▸ **Your instructions**
The entries that follow contain images, which should be left out; output everything else exactly.

*** Extracted data ***

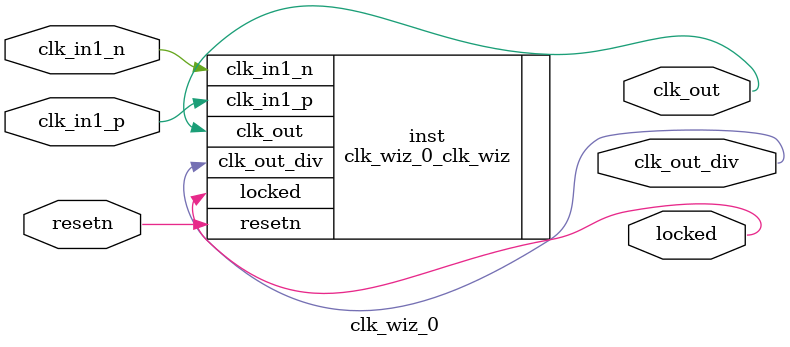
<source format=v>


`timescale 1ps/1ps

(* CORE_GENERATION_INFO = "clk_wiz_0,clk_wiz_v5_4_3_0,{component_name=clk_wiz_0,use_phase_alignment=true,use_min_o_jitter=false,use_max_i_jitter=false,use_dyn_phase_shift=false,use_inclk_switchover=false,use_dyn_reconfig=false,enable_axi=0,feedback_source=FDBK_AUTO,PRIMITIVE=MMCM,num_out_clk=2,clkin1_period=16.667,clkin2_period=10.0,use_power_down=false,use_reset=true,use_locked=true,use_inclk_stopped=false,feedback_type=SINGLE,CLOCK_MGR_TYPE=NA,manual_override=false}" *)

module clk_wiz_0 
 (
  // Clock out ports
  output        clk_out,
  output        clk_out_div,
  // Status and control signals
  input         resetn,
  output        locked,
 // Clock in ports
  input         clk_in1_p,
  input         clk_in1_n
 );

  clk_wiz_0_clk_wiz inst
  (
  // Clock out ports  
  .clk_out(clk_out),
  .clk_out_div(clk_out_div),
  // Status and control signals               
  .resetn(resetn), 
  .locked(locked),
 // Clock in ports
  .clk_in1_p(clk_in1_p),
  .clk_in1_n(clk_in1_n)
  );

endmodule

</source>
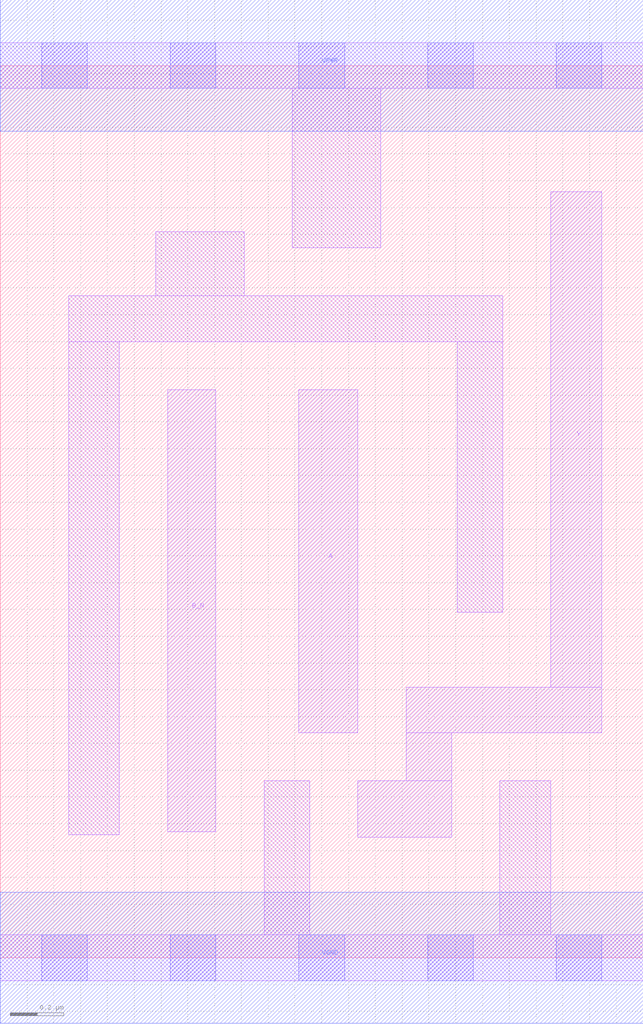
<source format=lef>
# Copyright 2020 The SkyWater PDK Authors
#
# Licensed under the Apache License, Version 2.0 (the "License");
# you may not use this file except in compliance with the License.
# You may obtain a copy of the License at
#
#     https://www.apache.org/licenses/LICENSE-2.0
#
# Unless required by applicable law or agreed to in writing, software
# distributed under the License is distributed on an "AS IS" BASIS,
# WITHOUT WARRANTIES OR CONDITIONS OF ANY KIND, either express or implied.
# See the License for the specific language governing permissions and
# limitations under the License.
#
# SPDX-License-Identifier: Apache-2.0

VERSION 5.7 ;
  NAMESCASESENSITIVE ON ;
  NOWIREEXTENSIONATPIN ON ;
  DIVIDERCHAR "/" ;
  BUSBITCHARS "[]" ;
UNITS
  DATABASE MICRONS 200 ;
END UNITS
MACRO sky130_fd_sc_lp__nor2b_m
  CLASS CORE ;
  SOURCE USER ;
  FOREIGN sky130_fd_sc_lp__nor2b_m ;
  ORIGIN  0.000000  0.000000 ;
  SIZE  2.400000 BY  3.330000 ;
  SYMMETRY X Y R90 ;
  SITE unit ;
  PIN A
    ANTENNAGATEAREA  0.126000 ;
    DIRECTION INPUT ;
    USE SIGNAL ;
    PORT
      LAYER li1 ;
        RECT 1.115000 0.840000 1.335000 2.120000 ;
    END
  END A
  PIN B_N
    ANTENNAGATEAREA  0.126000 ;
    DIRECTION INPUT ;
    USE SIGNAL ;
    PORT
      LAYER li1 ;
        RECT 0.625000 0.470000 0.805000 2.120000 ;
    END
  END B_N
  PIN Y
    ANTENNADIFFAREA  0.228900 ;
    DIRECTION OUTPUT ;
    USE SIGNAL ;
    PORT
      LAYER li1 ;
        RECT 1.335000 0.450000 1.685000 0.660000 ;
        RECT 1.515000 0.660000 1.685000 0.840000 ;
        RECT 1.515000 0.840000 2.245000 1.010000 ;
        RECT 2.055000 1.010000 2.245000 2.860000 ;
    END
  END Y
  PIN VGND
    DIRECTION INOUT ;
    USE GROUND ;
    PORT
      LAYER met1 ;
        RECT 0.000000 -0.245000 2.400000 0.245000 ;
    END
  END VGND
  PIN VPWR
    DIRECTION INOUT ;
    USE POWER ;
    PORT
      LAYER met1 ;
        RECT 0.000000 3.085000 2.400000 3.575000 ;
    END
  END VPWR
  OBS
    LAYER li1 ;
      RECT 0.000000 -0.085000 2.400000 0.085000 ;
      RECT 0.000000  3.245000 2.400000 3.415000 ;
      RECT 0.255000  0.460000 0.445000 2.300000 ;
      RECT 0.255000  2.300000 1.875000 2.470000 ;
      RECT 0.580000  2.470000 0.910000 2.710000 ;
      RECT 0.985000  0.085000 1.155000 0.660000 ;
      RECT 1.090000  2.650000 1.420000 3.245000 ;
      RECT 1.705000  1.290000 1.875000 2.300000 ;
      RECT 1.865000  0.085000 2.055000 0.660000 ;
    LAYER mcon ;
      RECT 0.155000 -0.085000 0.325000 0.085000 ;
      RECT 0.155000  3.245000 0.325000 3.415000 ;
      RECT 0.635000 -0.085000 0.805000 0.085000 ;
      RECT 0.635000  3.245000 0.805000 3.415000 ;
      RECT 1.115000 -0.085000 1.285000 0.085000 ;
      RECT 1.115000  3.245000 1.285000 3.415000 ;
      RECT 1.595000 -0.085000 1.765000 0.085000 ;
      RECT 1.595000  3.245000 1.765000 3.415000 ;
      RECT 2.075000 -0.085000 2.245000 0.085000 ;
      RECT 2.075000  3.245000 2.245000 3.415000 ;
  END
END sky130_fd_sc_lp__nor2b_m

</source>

*** End of Extracted data ***

▸ **Your response**
<source format=v>


`timescale 1ps/1ps

(* CORE_GENERATION_INFO = "clk_wiz_0,clk_wiz_v5_4_3_0,{component_name=clk_wiz_0,use_phase_alignment=true,use_min_o_jitter=false,use_max_i_jitter=false,use_dyn_phase_shift=false,use_inclk_switchover=false,use_dyn_reconfig=false,enable_axi=0,feedback_source=FDBK_AUTO,PRIMITIVE=MMCM,num_out_clk=2,clkin1_period=16.667,clkin2_period=10.0,use_power_down=false,use_reset=true,use_locked=true,use_inclk_stopped=false,feedback_type=SINGLE,CLOCK_MGR_TYPE=NA,manual_override=false}" *)

module clk_wiz_0 
 (
  // Clock out ports
  output        clk_out,
  output        clk_out_div,
  // Status and control signals
  input         resetn,
  output        locked,
 // Clock in ports
  input         clk_in1_p,
  input         clk_in1_n
 );

  clk_wiz_0_clk_wiz inst
  (
  // Clock out ports  
  .clk_out(clk_out),
  .clk_out_div(clk_out_div),
  // Status and control signals               
  .resetn(resetn), 
  .locked(locked),
 // Clock in ports
  .clk_in1_p(clk_in1_p),
  .clk_in1_n(clk_in1_n)
  );

endmodule

</source>
<source format=lef>
# Copyright 2020 The SkyWater PDK Authors
#
# Licensed under the Apache License, Version 2.0 (the "License");
# you may not use this file except in compliance with the License.
# You may obtain a copy of the License at
#
#     https://www.apache.org/licenses/LICENSE-2.0
#
# Unless required by applicable law or agreed to in writing, software
# distributed under the License is distributed on an "AS IS" BASIS,
# WITHOUT WARRANTIES OR CONDITIONS OF ANY KIND, either express or implied.
# See the License for the specific language governing permissions and
# limitations under the License.
#
# SPDX-License-Identifier: Apache-2.0

VERSION 5.7 ;
  NAMESCASESENSITIVE ON ;
  NOWIREEXTENSIONATPIN ON ;
  DIVIDERCHAR "/" ;
  BUSBITCHARS "[]" ;
UNITS
  DATABASE MICRONS 200 ;
END UNITS
MACRO sky130_fd_sc_lp__nor2b_m
  CLASS CORE ;
  SOURCE USER ;
  FOREIGN sky130_fd_sc_lp__nor2b_m ;
  ORIGIN  0.000000  0.000000 ;
  SIZE  2.400000 BY  3.330000 ;
  SYMMETRY X Y R90 ;
  SITE unit ;
  PIN A
    ANTENNAGATEAREA  0.126000 ;
    DIRECTION INPUT ;
    USE SIGNAL ;
    PORT
      LAYER li1 ;
        RECT 1.115000 0.840000 1.335000 2.120000 ;
    END
  END A
  PIN B_N
    ANTENNAGATEAREA  0.126000 ;
    DIRECTION INPUT ;
    USE SIGNAL ;
    PORT
      LAYER li1 ;
        RECT 0.625000 0.470000 0.805000 2.120000 ;
    END
  END B_N
  PIN Y
    ANTENNADIFFAREA  0.228900 ;
    DIRECTION OUTPUT ;
    USE SIGNAL ;
    PORT
      LAYER li1 ;
        RECT 1.335000 0.450000 1.685000 0.660000 ;
        RECT 1.515000 0.660000 1.685000 0.840000 ;
        RECT 1.515000 0.840000 2.245000 1.010000 ;
        RECT 2.055000 1.010000 2.245000 2.860000 ;
    END
  END Y
  PIN VGND
    DIRECTION INOUT ;
    USE GROUND ;
    PORT
      LAYER met1 ;
        RECT 0.000000 -0.245000 2.400000 0.245000 ;
    END
  END VGND
  PIN VPWR
    DIRECTION INOUT ;
    USE POWER ;
    PORT
      LAYER met1 ;
        RECT 0.000000 3.085000 2.400000 3.575000 ;
    END
  END VPWR
  OBS
    LAYER li1 ;
      RECT 0.000000 -0.085000 2.400000 0.085000 ;
      RECT 0.000000  3.245000 2.400000 3.415000 ;
      RECT 0.255000  0.460000 0.445000 2.300000 ;
      RECT 0.255000  2.300000 1.875000 2.470000 ;
      RECT 0.580000  2.470000 0.910000 2.710000 ;
      RECT 0.985000  0.085000 1.155000 0.660000 ;
      RECT 1.090000  2.650000 1.420000 3.245000 ;
      RECT 1.705000  1.290000 1.875000 2.300000 ;
      RECT 1.865000  0.085000 2.055000 0.660000 ;
    LAYER mcon ;
      RECT 0.155000 -0.085000 0.325000 0.085000 ;
      RECT 0.155000  3.245000 0.325000 3.415000 ;
      RECT 0.635000 -0.085000 0.805000 0.085000 ;
      RECT 0.635000  3.245000 0.805000 3.415000 ;
      RECT 1.115000 -0.085000 1.285000 0.085000 ;
      RECT 1.115000  3.245000 1.285000 3.415000 ;
      RECT 1.595000 -0.085000 1.765000 0.085000 ;
      RECT 1.595000  3.245000 1.765000 3.415000 ;
      RECT 2.075000 -0.085000 2.245000 0.085000 ;
      RECT 2.075000  3.245000 2.245000 3.415000 ;
  END
END sky130_fd_sc_lp__nor2b_m

</source>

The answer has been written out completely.